> **Source excerpt**
....................
IMAGE: Sharad Pawar, centre, Yashwant Sinha, second from left, Majeed Memon, left, and Pawan Varma, right, after the meeting of the Rashtra Manch in New Delhi, June 22, 2021. Photograph: Manvender Vashist/PTI Photo
 

The recent meeting of the Yashwant Sinha-headed Rashtriya Manch at Nationalist Congress Party President Sharad Pawar's home in Delhi is yet another straw in the wind indicating a move to form an all-embracing front to challenge the Bharatiya Janata Party in 2024.

Of course, it is early days yet, and the parliamentary poll is nearly three years away.

But without taking on the BJP in the intervening assembly elections between now and the Lok Sabha poll the effort to dislodge Narendra Damodardas Modi would become that much harder.

A few days prior to the Rashtriya Manch meeting, Prashant Kishore, the professional pollster, met Pawar in Mumbai, providing an early inkling that the NCP chief might be keen to try and bring together the diverse and divided Opposition on a single anti-BJP platform.

Of course, Pawar can hardly be expected to disclose what was discussed, but he could not have talked the wet Mumbai weather with the poll strategist.

That he again met Kishore after the much-publicised meeting of the Rashtriya Manch in Delhi further confirmed that he might have commissioned him to try and project him on the national stage as a prime ministerial candidate.

At 80, the prime ministership is the solitary post that has eluded the wily Maratha strongman.

Having been a chief minister at a relatively early age and having held key ministerial posts in multiple central governments, it is the top job alone that now matters to Pawar in his twilight years.

But despite his national image, the problem is that Pawar is not even the undisputed leader of Maharashtra.

He has considerable influence in the state, but unlike Mamata Banerjee, who single-handedly triumphed in West Bengal for the third straight time, the NCP has to share power with two other parties in the state.
....................
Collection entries
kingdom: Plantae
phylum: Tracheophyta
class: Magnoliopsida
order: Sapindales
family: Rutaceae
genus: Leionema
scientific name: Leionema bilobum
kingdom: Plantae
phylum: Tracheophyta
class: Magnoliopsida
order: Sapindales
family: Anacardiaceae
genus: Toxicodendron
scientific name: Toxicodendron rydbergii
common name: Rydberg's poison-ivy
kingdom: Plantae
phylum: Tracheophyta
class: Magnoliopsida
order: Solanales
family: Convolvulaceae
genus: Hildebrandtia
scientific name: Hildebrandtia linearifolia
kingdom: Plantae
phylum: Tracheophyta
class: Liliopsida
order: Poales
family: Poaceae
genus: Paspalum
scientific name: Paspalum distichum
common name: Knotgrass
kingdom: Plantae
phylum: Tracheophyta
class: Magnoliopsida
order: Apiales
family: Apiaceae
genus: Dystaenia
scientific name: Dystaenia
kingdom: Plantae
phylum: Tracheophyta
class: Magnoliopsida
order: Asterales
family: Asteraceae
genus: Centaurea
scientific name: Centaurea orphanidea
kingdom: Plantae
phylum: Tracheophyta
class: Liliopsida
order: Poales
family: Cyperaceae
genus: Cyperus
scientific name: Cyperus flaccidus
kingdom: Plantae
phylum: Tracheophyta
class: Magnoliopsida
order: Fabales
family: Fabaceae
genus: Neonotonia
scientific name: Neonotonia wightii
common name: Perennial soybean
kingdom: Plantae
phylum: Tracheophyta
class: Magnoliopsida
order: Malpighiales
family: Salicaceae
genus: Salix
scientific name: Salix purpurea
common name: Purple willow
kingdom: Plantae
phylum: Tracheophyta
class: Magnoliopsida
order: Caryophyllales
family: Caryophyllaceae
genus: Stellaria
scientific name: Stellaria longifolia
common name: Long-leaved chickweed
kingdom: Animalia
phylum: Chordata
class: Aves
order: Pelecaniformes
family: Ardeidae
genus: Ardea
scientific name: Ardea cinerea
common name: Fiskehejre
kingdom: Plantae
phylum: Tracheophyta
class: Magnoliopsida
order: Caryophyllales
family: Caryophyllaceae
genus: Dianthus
....................
> **Task 1**
Condense the paragraph of the article on Sharad Pawar that begins "A few days prior to the Rashtriya Manch meeting" into a single shorter sentence that keeps its main facts.
> **Task 2**
Transcribe the article on Sharad Pawar word for word, from "He has considerable" up to and including "in the state.".
> **Task 3**
Pick up the article on Sharad Pawar after its final sentence and carry it forward.

> **Response 1**
Days before the Rashtriya Manch meeting, professional pollster Prashant Kishore met Pawar in Mumbai, an early hint that the NCP chief may want to unite the divided Opposition on one anti-BJP platform.

> **Response 2**
He has considerable influence in the state, but unlike Mamata Banerjee, who single-handedly triumphed in West Bengal for the third straight time, the NCP has to share power with two other parties in the state.

> **Response 3**
However, Pawar seeks to more than make up for his lack of electoral appeal by superior networking with the political and corporate worlds -- and, of course, on the back of a huge war chest built up through a career spanning over half a century.

It is his networks which pitchfork him as a contender for prime ministership whenever a vacuum occurred at the Centre, only for Pawar to miss the bus, with the likes of H D Deve Gowda and Inder Kumar Gujaral pipping him to the top prize.

Nonetheless, it is undeniable that among the dozen odd Opposition leaders, including Rahul Gandhi of the Congress, Pawar comes across as the foremost leader capable of bringing the diverse and disparate Opposition groups together on a single platform.

There may be wider acceptability among the voters inclined not to vote for the BJP about Pawar's name rather than any other Opposition leader.

Also, given the fact that the solitary national party in the Opposition, the Congress, is still mired in internal strife and the nation does not appear ready to accept Rahul Gandhi, Sonia Gandhi's preferred nominee for the top job, it makes sense for Pawar to stake his claim, if not formally but by initiating the search for common ground among the anti-Modi forces for a credible alternative to emerge by 2024.

Pawar hiring Kishor, who after the latter's stupendous success in the West Bengal election is much sought after by political leaders going into state elections, to help him become the nucleus of the anti-Modi campaign therefore should not come any surprise.

Kishor does not come cheap and Pawar has no dearth of funds.

But what next? The Rashtriya Manch meeting did make a lot of noise, but nothing of significance emerged.

For one, the Congress leaders, even those who were invited, pointedly stayed away.

Two, no leader of significance attended the meeting.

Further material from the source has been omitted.